◆ Work to be completed ◆
Rewrite the stretch of the grant budgeting text from "The key to making" through "project functionality instead.", using "bookkeeper" wherever "accountant" appears.

◆ Extract ◆
▶

The key to making this method work is to ensure that every expense that is tied to a grant is both in QuickBooks and the grant budgeting spreadsheet. At each month end, the accountant should verify that no expenses were missed in either. Finally, to account for restricted assets at the end of the year, the accountant can review the grant budgeting spreadsheet to make entries for restricted funds.
This method is simple and straightforward, but it does lead to a lot of duplicate work and it’s easy to make a mistake. This method is appropriate for organizations that are small, have either a small number of grants, and the grants tend to be completed in the same year that they’re issued. More complex organizations with multiple, multi year grants should consider using QuickBooks Online’s customer project functionality instead.
Grant Budgeting with QuickBooks Online
Grant Budgeting is managed in QBO via projects. In QBO’s project setup, each project is tied to a customer. To flip this to the nonprofit world, each grant is tied to a grantor. The setup is pretty straightforward. First, projects must be turned on in QuickBooks Online. Second, the grantor should be setup as a customer.
Finally, each grant should be created as a project in QBO. Most non-profits will perform this step once a grant is approved by a grantor.

◀

◆ Supplied records ◆
▶

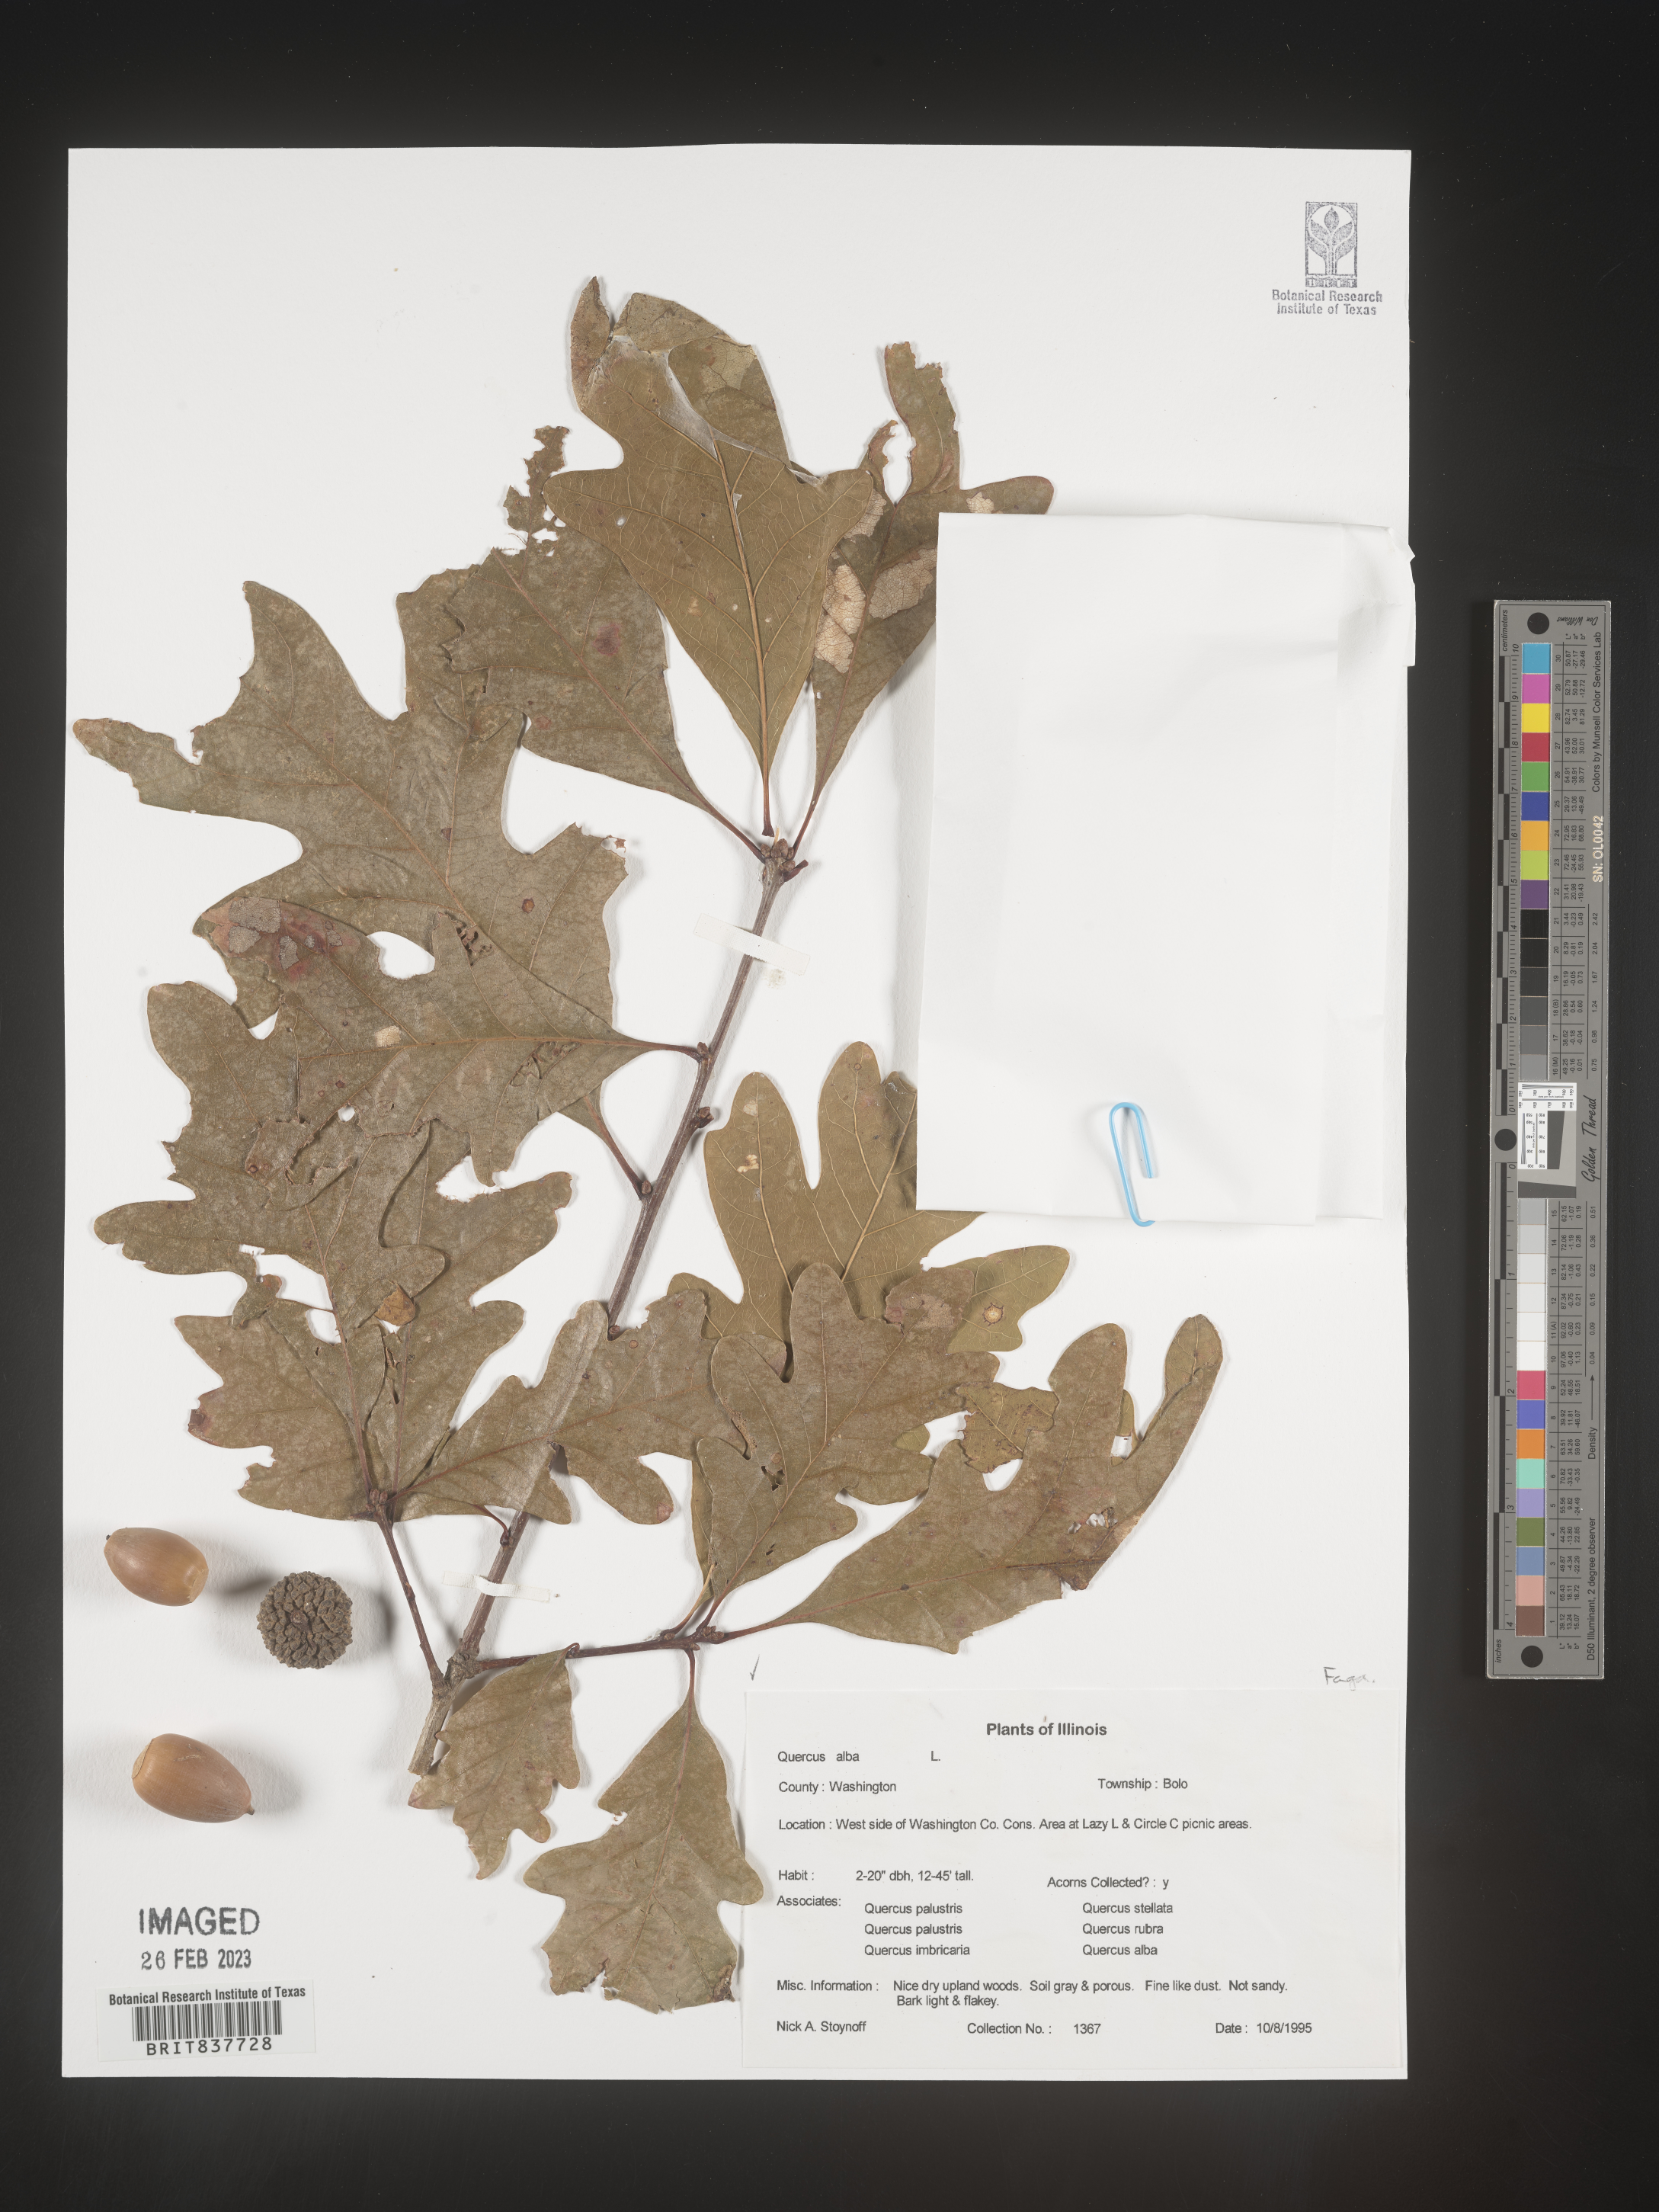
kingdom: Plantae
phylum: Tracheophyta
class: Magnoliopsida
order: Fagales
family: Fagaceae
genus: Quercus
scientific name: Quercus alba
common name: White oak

◀
▶

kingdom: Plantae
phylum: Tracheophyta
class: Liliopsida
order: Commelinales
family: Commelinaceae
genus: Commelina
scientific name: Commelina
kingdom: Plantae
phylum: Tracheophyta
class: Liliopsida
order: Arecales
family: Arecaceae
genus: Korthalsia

◀
▶

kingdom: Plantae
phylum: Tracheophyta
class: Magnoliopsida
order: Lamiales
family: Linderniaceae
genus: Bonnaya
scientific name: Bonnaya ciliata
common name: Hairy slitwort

◀

◆ Problem solution ◆
The key to making this method work is to ensure that every expense that is tied to a grant is both in QuickBooks and the grant budgeting spreadsheet. At each month end, the bookkeeper should verify that no expenses were missed in either. Finally, to account for restricted assets at the end of the year, the bookkeeper can review the grant budgeting spreadsheet to make entries for restricted funds.
This method is simple and straightforward, but it does lead to a lot of duplicate work and it’s easy to make a mistake. This method is appropriate for organizations that are small, have either a small number of grants, and the grants tend to be completed in the same year that they’re issued. More complex organizations with multiple, multi year grants should consider using QuickBooks Online’s customer project functionality instead.